> [ACTION ITEM]
All entries must be extracted exactly, with nothing added or dropped.

◇ ◇ ◇ ◇ ◇ ◇ ◇

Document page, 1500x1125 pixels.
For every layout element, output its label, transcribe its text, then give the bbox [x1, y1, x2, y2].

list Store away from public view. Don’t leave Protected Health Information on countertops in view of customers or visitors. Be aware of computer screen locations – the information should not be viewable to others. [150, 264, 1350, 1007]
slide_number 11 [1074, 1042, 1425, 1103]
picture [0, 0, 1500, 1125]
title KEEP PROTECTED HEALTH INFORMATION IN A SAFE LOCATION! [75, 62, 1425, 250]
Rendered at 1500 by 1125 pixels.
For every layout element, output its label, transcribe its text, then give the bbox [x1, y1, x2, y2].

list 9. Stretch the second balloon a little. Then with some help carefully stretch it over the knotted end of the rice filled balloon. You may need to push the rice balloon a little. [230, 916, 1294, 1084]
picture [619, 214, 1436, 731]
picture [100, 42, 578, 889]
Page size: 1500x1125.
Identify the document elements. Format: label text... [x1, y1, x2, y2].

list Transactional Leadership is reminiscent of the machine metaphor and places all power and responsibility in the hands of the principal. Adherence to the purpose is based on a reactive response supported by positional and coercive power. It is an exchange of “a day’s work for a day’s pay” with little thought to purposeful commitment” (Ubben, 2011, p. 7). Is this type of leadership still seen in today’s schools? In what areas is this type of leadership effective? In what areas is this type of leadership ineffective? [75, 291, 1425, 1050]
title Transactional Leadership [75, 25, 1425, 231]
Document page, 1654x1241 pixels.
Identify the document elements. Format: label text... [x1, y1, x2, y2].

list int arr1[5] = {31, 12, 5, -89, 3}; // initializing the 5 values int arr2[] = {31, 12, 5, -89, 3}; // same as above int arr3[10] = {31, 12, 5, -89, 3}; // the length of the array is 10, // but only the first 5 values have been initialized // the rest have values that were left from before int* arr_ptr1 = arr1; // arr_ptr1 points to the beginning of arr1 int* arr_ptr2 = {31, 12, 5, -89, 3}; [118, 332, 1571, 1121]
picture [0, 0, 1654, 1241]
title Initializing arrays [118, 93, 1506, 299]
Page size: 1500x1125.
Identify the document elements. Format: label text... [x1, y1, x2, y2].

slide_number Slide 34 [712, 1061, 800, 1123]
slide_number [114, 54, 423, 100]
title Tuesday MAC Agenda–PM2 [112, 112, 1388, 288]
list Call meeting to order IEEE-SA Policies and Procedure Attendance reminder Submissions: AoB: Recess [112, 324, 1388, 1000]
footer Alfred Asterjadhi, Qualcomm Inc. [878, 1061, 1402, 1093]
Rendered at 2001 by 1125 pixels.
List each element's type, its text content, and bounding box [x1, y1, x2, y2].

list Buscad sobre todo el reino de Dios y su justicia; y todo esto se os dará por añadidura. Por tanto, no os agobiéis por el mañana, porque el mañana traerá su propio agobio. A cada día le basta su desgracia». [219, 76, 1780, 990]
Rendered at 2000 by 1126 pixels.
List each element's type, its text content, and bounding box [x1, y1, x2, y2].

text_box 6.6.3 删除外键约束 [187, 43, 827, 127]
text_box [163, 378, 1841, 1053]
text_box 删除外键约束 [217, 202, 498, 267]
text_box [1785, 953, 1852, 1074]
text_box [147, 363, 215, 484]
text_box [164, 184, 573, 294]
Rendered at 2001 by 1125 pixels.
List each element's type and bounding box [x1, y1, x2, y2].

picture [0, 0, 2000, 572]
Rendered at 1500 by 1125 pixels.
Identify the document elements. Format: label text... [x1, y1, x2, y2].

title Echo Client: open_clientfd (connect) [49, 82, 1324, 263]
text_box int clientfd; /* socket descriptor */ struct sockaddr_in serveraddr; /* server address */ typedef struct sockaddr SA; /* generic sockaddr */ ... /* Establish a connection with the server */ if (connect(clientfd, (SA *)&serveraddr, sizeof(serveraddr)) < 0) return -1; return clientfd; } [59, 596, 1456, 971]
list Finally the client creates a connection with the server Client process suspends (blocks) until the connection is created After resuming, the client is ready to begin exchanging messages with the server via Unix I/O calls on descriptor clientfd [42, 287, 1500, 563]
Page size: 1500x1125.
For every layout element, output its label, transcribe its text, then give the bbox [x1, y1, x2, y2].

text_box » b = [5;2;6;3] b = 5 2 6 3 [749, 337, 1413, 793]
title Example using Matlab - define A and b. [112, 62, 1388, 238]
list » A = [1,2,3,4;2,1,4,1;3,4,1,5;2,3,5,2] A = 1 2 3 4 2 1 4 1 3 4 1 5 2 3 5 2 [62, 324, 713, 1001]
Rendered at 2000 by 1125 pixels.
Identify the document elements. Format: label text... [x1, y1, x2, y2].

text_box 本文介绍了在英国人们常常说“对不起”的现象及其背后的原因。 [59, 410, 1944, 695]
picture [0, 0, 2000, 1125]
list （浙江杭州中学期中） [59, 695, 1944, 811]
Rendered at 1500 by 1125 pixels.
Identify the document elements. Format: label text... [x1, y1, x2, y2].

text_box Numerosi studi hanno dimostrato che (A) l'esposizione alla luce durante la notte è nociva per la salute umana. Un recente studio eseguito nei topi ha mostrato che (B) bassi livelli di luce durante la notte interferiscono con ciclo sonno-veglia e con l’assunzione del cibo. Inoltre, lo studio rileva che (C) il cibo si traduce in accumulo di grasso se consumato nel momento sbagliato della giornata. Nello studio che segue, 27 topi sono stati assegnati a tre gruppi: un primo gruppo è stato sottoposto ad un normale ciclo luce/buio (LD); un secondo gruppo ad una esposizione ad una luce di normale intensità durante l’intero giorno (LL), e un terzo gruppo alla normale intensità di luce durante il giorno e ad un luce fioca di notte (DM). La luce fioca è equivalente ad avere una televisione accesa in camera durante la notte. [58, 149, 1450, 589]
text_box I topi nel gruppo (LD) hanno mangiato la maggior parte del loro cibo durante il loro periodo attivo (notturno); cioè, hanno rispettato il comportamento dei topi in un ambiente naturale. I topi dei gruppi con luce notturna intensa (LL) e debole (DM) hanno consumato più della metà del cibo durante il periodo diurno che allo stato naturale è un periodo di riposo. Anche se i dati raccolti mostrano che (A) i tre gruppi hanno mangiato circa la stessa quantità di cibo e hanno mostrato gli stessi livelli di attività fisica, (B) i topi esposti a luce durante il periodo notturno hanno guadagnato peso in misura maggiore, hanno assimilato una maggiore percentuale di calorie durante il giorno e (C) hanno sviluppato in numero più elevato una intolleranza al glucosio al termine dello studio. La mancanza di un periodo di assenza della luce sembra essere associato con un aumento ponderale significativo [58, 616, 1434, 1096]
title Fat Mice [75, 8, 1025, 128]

◇ ◇ ◇ ◇ ◇ ◇ ◇

> [ANSWER SPACE]
Document page, 1500x1125 pixels.
For every layout element, output its label, transcribe its text, then give the bbox [x1, y1, x2, y2].

list Store away from public view. Don’t leave Protected Health Information on countertops in view of customers or visitors. Be aware of computer screen locations – the information should not be viewable to others. [150, 264, 1350, 1007]
slide_number 11 [1074, 1042, 1425, 1103]
picture [0, 0, 1500, 1125]
title KEEP PROTECTED HEALTH INFORMATION IN A SAFE LOCATION! [75, 62, 1425, 250]
Rendered at 1500 by 1125 pixels.
For every layout element, output its label, transcribe its text, then give the bbox [x1, y1, x2, y2].

list 9. Stretch the second balloon a little. Then with some help carefully stretch it over the knotted end of the rice filled balloon. You may need to push the rice balloon a little. [230, 916, 1294, 1084]
picture [619, 214, 1436, 731]
picture [100, 42, 578, 889]
Page size: 1500x1125.
Identify the document elements. Format: label text... [x1, y1, x2, y2].

list Transactional Leadership is reminiscent of the machine metaphor and places all power and responsibility in the hands of the principal. Adherence to the purpose is based on a reactive response supported by positional and coercive power. It is an exchange of “a day’s work for a day’s pay” with little thought to purposeful commitment” (Ubben, 2011, p. 7). Is this type of leadership still seen in today’s schools? In what areas is this type of leadership effective? In what areas is this type of leadership ineffective? [75, 291, 1425, 1050]
title Transactional Leadership [75, 25, 1425, 231]
Document page, 1654x1241 pixels.
Identify the document elements. Format: label text... [x1, y1, x2, y2].

list int arr1[5] = {31, 12, 5, -89, 3}; // initializing the 5 values int arr2[] = {31, 12, 5, -89, 3}; // same as above int arr3[10] = {31, 12, 5, -89, 3}; // the length of the array is 10, // but only the first 5 values have been initialized // the rest have values that were left from before int* arr_ptr1 = arr1; // arr_ptr1 points to the beginning of arr1 int* arr_ptr2 = {31, 12, 5, -89, 3}; [118, 332, 1571, 1121]
picture [0, 0, 1654, 1241]
title Initializing arrays [118, 93, 1506, 299]
Page size: 1500x1125.
Identify the document elements. Format: label text... [x1, y1, x2, y2].

slide_number Slide 34 [712, 1061, 800, 1123]
slide_number [114, 54, 423, 100]
title Tuesday MAC Agenda–PM2 [112, 112, 1388, 288]
list Call meeting to order IEEE-SA Policies and Procedure Attendance reminder Submissions: AoB: Recess [112, 324, 1388, 1000]
footer Alfred Asterjadhi, Qualcomm Inc. [878, 1061, 1402, 1093]
Rendered at 2001 by 1125 pixels.
List each element's type, its text content, and bounding box [x1, y1, x2, y2].

list Buscad sobre todo el reino de Dios y su justicia; y todo esto se os dará por añadidura. Por tanto, no os agobiéis por el mañana, porque el mañana traerá su propio agobio. A cada día le basta su desgracia». [219, 76, 1780, 990]
Rendered at 2000 by 1126 pixels.
List each element's type, its text content, and bounding box [x1, y1, x2, y2].

text_box 6.6.3 删除外键约束 [187, 43, 827, 127]
text_box [163, 378, 1841, 1053]
text_box 删除外键约束 [217, 202, 498, 267]
text_box [1785, 953, 1852, 1074]
text_box [147, 363, 215, 484]
text_box [164, 184, 573, 294]
Rendered at 2001 by 1125 pixels.
List each element's type and bounding box [x1, y1, x2, y2].

picture [0, 0, 2000, 572]
Rendered at 1500 by 1125 pixels.
Identify the document elements. Format: label text... [x1, y1, x2, y2].

title Echo Client: open_clientfd (connect) [49, 82, 1324, 263]
text_box int clientfd; /* socket descriptor */ struct sockaddr_in serveraddr; /* server address */ typedef struct sockaddr SA; /* generic sockaddr */ ... /* Establish a connection with the server */ if (connect(clientfd, (SA *)&serveraddr, sizeof(serveraddr)) < 0) return -1; return clientfd; } [59, 596, 1456, 971]
list Finally the client creates a connection with the server Client process suspends (blocks) until the connection is created After resuming, the client is ready to begin exchanging messages with the server via Unix I/O calls on descriptor clientfd [42, 287, 1500, 563]
Page size: 1500x1125.
For every layout element, output its label, transcribe its text, then give the bbox [x1, y1, x2, y2].

text_box » b = [5;2;6;3] b = 5 2 6 3 [749, 337, 1413, 793]
title Example using Matlab - define A and b. [112, 62, 1388, 238]
list » A = [1,2,3,4;2,1,4,1;3,4,1,5;2,3,5,2] A = 1 2 3 4 2 1 4 1 3 4 1 5 2 3 5 2 [62, 324, 713, 1001]
Rendered at 2000 by 1125 pixels.
Identify the document elements. Format: label text... [x1, y1, x2, y2].

text_box 本文介绍了在英国人们常常说“对不起”的现象及其背后的原因。 [59, 410, 1944, 695]
picture [0, 0, 2000, 1125]
list （浙江杭州中学期中） [59, 695, 1944, 811]
Rendered at 1500 by 1125 pixels.
Identify the document elements. Format: label text... [x1, y1, x2, y2].

text_box Numerosi studi hanno dimostrato che (A) l'esposizione alla luce durante la notte è nociva per la salute umana. Un recente studio eseguito nei topi ha mostrato che (B) bassi livelli di luce durante la notte interferiscono con ciclo sonno-veglia e con l’assunzione del cibo. Inoltre, lo studio rileva che (C) il cibo si traduce in accumulo di grasso se consumato nel momento sbagliato della giornata. Nello studio che segue, 27 topi sono stati assegnati a tre gruppi: un primo gruppo è stato sottoposto ad un normale ciclo luce/buio (LD); un secondo gruppo ad una esposizione ad una luce di normale intensità durante l’intero giorno (LL), e un terzo gruppo alla normale intensità di luce durante il giorno e ad un luce fioca di notte (DM). La luce fioca è equivalente ad avere una televisione accesa in camera durante la notte. [58, 149, 1450, 589]
text_box I topi nel gruppo (LD) hanno mangiato la maggior parte del loro cibo durante il loro periodo attivo (notturno); cioè, hanno rispettato il comportamento dei topi in un ambiente naturale. I topi dei gruppi con luce notturna intensa (LL) e debole (DM) hanno consumato più della metà del cibo durante il periodo diurno che allo stato naturale è un periodo di riposo. Anche se i dati raccolti mostrano che (A) i tre gruppi hanno mangiato circa la stessa quantità di cibo e hanno mostrato gli stessi livelli di attività fisica, (B) i topi esposti a luce durante il periodo notturno hanno guadagnato peso in misura maggiore, hanno assimilato una maggiore percentuale di calorie durante il giorno e (C) hanno sviluppato in numero più elevato una intolleranza al glucosio al termine dello studio. La mancanza di un periodo di assenza della luce sembra essere associato con un aumento ponderale significativo [58, 616, 1434, 1096]
title Fat Mice [75, 8, 1025, 128]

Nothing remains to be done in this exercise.